The Returned by Jason Mott
Wow, this one sticks with you! All over the world, people’s loved ones are returning from beyond. Just walking back through the doors to their homes as if they never left. How is this happening? Why is this happening? Though at first it seems wonderful as people are reunited with loved ones they have lost, a larger ethical question looms. Is this right? Are these people dangerous? Are they really human? A special bureau is created to handle “the Returned,” to ferry them to their families and help them re-integrate back into society. But not everyone wants them back. And they are willing to go to great lengths to keep them at bay. A thought-provoking first novel which has been developed for television; it will be titled “Resurrection” and debut in March 2014.
The Dinner by Herman Koch
If you like dark psychological books, this one is for you. The story of two brothers and their families and the horrible event that has the adults meeting for dinner in an upscale Amsterdam restaurant. Paul, the father of fifteen-year-old Michel, is a mentally unstable but generally well-meaning father. His brother Serge is an up-and-coming politician currently running for prime minister. Over the course of their meal, family history and sinister secrets are revealed that will change everyone’s lives forever. This book reveals itself slowly but as the suspense continues to build, you will not be able to put it down. Gripping.

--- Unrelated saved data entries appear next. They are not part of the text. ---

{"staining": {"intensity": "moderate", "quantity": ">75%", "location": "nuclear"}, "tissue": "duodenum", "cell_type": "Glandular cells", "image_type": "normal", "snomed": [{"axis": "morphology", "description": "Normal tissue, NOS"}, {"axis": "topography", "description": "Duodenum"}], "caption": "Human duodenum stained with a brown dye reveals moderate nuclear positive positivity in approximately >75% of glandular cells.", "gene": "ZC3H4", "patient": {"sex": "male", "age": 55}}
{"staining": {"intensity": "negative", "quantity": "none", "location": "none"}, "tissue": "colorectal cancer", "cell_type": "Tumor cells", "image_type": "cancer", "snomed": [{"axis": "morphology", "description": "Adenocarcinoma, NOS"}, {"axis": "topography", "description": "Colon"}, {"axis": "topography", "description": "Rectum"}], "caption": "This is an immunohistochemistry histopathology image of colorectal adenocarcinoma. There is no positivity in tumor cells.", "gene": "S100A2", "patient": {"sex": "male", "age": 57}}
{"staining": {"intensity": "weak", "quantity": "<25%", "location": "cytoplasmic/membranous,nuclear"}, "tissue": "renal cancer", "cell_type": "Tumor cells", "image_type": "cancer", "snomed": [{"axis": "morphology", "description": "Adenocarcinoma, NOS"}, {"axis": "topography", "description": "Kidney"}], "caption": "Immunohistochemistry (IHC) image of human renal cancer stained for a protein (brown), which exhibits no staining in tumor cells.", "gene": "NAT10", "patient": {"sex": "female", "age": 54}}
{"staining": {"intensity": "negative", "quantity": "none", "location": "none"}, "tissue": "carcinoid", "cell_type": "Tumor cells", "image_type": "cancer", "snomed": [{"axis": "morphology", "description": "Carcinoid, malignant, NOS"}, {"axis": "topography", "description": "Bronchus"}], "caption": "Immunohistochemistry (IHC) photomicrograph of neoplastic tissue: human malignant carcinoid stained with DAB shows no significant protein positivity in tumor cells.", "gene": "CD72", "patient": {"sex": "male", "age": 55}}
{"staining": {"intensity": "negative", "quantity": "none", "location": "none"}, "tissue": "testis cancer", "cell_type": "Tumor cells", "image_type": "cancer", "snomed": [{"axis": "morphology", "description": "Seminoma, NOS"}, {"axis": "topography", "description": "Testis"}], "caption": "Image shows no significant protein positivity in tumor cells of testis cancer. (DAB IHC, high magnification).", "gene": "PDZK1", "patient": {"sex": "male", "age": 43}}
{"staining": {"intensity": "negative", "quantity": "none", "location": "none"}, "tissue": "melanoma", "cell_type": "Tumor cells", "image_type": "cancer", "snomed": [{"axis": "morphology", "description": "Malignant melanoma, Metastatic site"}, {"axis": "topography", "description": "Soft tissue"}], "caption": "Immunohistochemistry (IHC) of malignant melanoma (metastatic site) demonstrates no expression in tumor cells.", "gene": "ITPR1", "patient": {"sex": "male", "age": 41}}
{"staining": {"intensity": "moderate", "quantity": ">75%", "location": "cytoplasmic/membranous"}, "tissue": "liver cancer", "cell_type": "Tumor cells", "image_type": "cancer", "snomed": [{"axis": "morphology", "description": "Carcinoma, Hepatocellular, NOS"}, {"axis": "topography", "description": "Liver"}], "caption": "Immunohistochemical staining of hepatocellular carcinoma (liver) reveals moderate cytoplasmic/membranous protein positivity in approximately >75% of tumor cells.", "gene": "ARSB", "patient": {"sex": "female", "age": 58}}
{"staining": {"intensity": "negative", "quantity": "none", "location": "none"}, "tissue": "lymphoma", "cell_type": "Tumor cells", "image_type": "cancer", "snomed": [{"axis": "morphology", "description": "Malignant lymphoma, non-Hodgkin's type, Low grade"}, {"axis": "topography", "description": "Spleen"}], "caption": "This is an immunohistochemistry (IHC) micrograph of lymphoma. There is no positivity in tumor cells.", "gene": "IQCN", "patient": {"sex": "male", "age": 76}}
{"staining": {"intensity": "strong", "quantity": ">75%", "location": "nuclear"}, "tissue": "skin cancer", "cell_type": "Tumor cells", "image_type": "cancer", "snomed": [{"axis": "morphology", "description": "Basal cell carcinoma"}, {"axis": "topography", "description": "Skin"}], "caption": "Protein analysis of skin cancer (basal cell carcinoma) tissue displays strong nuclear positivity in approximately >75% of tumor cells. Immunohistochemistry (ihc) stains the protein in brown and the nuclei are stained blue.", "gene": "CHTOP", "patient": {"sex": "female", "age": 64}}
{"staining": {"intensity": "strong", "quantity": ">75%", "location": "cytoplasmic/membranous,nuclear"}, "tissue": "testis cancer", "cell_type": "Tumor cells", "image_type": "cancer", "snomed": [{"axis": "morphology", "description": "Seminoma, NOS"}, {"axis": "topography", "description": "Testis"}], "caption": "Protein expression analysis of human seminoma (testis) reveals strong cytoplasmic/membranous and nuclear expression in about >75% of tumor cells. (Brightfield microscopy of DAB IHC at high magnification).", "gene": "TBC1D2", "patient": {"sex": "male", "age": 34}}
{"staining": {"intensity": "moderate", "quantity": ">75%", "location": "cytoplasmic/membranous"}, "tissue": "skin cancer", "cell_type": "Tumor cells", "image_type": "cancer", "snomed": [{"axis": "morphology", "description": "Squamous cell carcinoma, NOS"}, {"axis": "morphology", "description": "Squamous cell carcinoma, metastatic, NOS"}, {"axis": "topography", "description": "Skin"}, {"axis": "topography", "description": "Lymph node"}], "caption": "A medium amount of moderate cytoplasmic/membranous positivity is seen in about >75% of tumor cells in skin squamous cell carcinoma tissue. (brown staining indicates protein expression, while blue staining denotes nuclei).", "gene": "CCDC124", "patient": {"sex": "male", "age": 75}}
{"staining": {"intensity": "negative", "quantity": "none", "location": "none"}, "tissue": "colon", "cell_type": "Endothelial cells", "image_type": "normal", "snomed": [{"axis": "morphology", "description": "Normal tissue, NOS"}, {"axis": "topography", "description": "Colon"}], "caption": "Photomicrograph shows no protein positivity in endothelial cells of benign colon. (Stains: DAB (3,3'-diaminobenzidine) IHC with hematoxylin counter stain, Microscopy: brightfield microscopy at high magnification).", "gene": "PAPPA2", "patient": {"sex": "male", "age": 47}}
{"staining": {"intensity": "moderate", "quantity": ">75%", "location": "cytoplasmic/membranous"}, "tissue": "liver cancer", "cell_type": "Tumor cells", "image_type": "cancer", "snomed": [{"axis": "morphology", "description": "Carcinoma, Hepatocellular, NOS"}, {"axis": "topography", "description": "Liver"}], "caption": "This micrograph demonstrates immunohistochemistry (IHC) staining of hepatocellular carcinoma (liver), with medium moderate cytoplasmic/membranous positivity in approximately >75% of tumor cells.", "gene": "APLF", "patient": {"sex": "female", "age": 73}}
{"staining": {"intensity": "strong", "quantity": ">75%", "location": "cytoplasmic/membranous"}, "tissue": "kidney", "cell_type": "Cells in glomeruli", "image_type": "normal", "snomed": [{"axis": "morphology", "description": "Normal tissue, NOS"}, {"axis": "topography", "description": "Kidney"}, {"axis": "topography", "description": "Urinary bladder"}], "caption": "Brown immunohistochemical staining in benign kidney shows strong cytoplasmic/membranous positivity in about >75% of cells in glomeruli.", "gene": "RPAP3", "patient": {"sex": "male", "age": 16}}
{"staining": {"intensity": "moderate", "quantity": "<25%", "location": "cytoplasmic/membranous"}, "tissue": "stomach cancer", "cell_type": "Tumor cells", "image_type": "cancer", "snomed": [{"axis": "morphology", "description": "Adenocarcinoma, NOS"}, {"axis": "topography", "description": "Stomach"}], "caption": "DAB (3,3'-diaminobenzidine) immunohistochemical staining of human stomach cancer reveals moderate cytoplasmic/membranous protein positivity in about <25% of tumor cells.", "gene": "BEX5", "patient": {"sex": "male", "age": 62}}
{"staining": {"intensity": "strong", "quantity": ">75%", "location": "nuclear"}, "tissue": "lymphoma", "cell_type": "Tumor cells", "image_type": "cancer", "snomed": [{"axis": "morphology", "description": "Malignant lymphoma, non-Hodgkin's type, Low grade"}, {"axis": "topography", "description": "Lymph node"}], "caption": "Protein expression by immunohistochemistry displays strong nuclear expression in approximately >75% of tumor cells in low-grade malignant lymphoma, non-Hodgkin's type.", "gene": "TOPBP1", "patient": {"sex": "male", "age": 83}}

Cuckoo’s Calling by Robert Galbraith
A dishelved private eye with a domestic situation and his new temporary secretary who is whip smart get involved in the sensationalized death of a famous supermodel by request of an old childhood friend. Written by Harry Potter author J.K. Rowling under a pseudonym, this book is actually quite entertaining and definitely worth a read. She’s still got it!
The Secret Garden by Frances Hodgson Burnett
A classic that I am now reading with my daughter! A book worth sharing.
Now the Nonfiction!
The Reason I Jump by Naoki Higshida
Originally written in 2007 by a thirteen-year-old nonverbal Japanese young man with autism, this book is his attempt to explain to the outside world why he acts the way he does. David Mitchell (author of Cloud Atlas) and his wife KA Yoshida discovered the book and decided to translate the work into English. Broken into small “chapters,” the book addresses some of the most obvious behaviors Naoki exhibits. It is fascinating to read his reasons behind the behaviors and upon doing so, really come to realize the self-awareness he possesses. A very brief but very powerful book.
Remodelista by Julie Carlson
Wow is this a beautiful book on design! Tons of wonderful photographs and ideas! All I need now is a bunch of free time and a winning (billion dollar) lottery ticket!
Square Peg: My Story and What it Means for Raising Innovators, Visionaries, and Out-of-the-Box Thinkers by L. Todd Rose
This is one fascinating and inspiring book. The author, who began as a middle school troublemaker and moved on to being a high school dropout and teenage father, is now on the faculty at Harvard. In this book, he argues that the education system in the United States is failing some of our best and brightest, just because they think differently or cannot sit still. Makes you wonder.
What Katie Ate: Recipes and Other Bits & Pieces by Katie Quinn Davies
I loved this book by photographer and food blogger Quinn for it’s spectacular photographs and interesting recipes. It is like taking a personal journey through her eyes into the land of good food. Enjoy!